Definition of consent
From 1 January 2022, an amendment to the CCPA (AB 694) takes effect. It defines consent as a “freely given, specific, informed, and unambiguous indication.”
For now, this revised definition doesn’t change when you must get consent. However, it may affect the way you collect consent from a child, parent, or guardian. You should make sure:
- The consent request includes a clear link to details of what information you collect and how you use it.
- You don’t make the provision of services or their pricing dependent on the person consenting to data use (unless that use is necessary to provide the service.)
- You require an active and intentional signal of consent such as ticking a box or changing a toggle setting. (Don’t use pre-ticked boxes or say that you’ll assume consent unless told otherwise.)
Right to opt-out
The CCPA’s right to opt-out, detailed in section 8 of the legislation, is arguably a case of implied consent. The law says you can sell somebody’s data unless and until they exercise their opt-out right and make clear they do not consent to the sale.

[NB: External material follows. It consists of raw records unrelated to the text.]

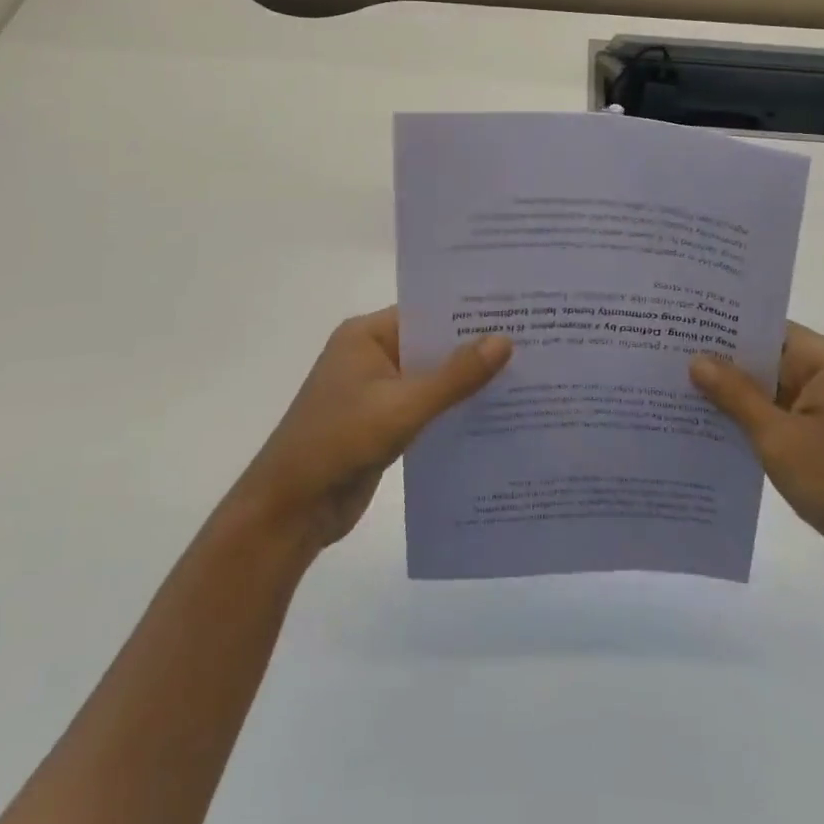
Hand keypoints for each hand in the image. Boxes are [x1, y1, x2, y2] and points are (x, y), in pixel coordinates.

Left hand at [227, 309, 512, 552]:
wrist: (290, 511)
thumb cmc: (340, 443)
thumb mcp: (403, 407)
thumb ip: (455, 376)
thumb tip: (504, 339)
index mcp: (366, 335)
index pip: (426, 311)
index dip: (469, 312)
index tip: (516, 311)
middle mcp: (371, 354)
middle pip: (431, 343)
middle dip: (474, 347)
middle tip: (532, 341)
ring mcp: (376, 389)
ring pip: (431, 376)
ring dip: (466, 381)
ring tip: (525, 374)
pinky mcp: (382, 422)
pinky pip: (425, 405)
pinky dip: (452, 408)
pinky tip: (494, 412)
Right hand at [689, 324, 823, 599]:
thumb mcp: (780, 438)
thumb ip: (736, 395)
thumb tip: (697, 359)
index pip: (770, 330)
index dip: (726, 328)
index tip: (681, 327)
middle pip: (770, 361)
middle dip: (723, 366)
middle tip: (667, 360)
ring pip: (773, 396)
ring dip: (735, 400)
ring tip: (677, 393)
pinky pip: (783, 425)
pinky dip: (753, 427)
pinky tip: (710, 431)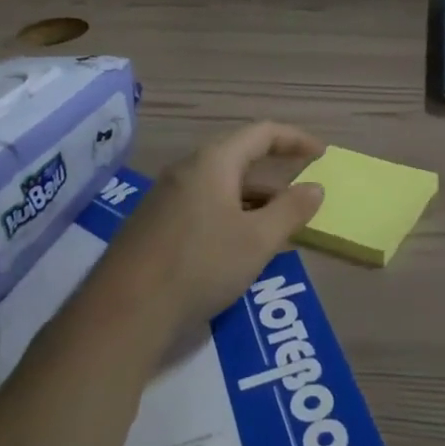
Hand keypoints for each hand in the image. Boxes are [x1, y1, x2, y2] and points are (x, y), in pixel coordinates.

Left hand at [95, 122, 326, 338]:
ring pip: (220, 185)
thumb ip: (291, 210)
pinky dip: (230, 214)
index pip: (262, 133)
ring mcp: (165, 196)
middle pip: (239, 157)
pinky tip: (238, 247)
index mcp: (214, 161)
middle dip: (274, 174)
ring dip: (253, 199)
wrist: (123, 312)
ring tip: (277, 226)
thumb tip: (315, 188)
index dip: (295, 139)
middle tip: (300, 193)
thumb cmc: (200, 265)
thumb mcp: (258, 240)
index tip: (320, 154)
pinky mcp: (153, 223)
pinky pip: (202, 205)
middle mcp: (187, 169)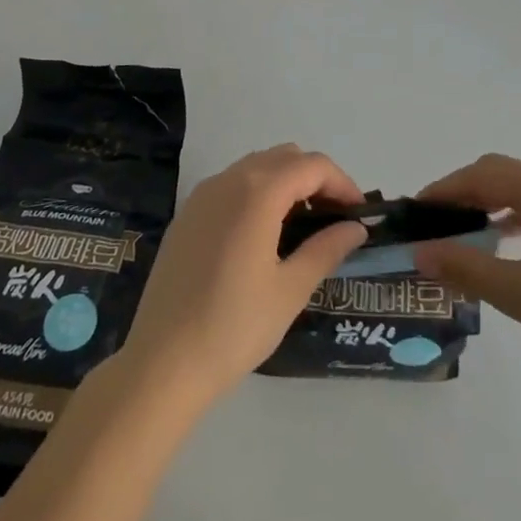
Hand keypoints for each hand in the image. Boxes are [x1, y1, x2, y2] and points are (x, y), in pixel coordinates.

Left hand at [119, 144, 367, 403]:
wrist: (162, 362)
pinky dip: (258, 192)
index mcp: (258, 192)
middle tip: (334, 219)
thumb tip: (355, 228)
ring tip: (303, 227)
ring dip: (287, 183)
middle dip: (316, 179)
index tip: (358, 215)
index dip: (342, 183)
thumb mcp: (290, 290)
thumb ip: (326, 249)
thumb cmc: (234, 327)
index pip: (313, 166)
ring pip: (257, 166)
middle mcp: (229, 179)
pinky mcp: (188, 213)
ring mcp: (203, 193)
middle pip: (285, 157)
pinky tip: (263, 235)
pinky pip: (232, 184)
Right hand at [412, 153, 520, 394]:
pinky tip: (504, 242)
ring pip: (520, 190)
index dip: (444, 190)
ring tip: (462, 231)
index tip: (415, 210)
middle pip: (499, 174)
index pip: (480, 176)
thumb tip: (420, 252)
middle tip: (434, 221)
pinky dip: (512, 216)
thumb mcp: (517, 292)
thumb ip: (465, 266)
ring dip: (488, 203)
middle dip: (463, 192)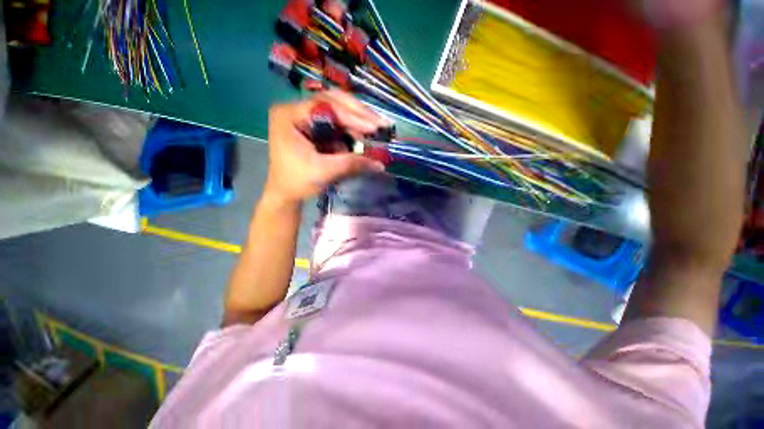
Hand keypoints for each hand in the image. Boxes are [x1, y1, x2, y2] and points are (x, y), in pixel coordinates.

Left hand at [264, 90, 386, 204]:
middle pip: (332, 102)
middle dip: (358, 114)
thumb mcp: (324, 171)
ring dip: (357, 122)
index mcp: (290, 115)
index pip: (326, 106)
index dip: (353, 116)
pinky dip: (351, 131)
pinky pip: (336, 124)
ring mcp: (305, 118)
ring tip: (375, 131)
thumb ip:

Note that the right only covers you selling their data. The opt-out doesn’t apply to you sharing data or disclosing it in return for something other than money.
The CCPA says you must have a web page that lets people contact you and exercise the opt-out. You must have a text link on your home page that points to the opt-out page. This link must use the text “Do Not Sell My Personal Information.”
If somebody exercises their opt-out right, you must comply within 10 days. You must then wait 12 months before you ask for permission to begin selling their data again. You can only start selling the data again if the person gives this permission, and they can withdraw this permission later on by opting-out again.
After an opt-out, you have 90 days to contact anyone to whom you have sold the person’s data. They must then act as if they had received a direct opt-out from the consumer, meaning they stop selling the data themselves and contact anyone they have sold it to.
What are the penalties for noncompliance?
Unlike in some privacy laws, sections 11 and 12 of the CCPA set out multiple routes to punishment for failing to comply.
The state Attorney General is responsible for policing unintentional breaches of the CCPA. In such cases, the Attorney General can tell you to correct the breach within 30 days. If you don’t meet this deadline, you face a fine of $2,500 per violation under the state’s Business and Professions Code.
If you intentionally breach the CCPA, the state Attorney General can levy a fine of up to $7,500 for each individual violation.
If your business is hit by a data breach and the personal information involved wasn’t encrypted or redacted, the affected individuals can take private legal action against you. A court can award damages of up to $750 per consumer or the actual losses suffered, whichever is greater. The court can also issue penalties on top of these damages.